Data:

● ● ● ●

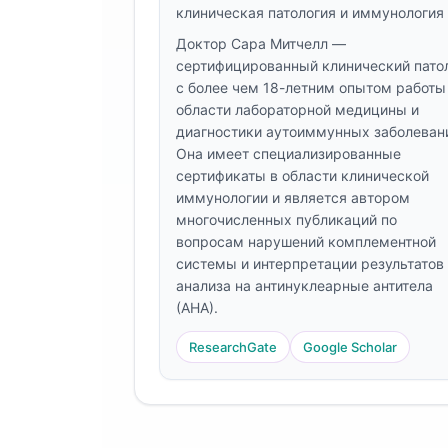
клиническая патология и иммунология
Frysk
Доктор Сара Митчелл —
Esperanto
сертифицированный клинический пато
Беларуская мова
с более чем 18-летним опытом работы
области лабораторной медицины и
Татар теле
диагностики аутоиммунных заболеван
Кыргызча
Она имеет специализированные
сертификаты в области клинической
ئۇيغۇرچە
иммунологии и является автором
Cebuano
многочисленных публикаций по
вопросам нарушений комплементной
Basa Jawa
системы и интерпретации результатов
ພາສາລາວ
анализа на антинуклеарные антитела
(АНА).
Монгол
ResearchGate
Google Scholar
Afrikaans
العربية المغربية
Occitan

● ● ● ●

Exercise goal:
Go through the material above, and wherever a line contains the string "области", return it.

Reply:
области лабораторной медицины и
сертификаты в области клинической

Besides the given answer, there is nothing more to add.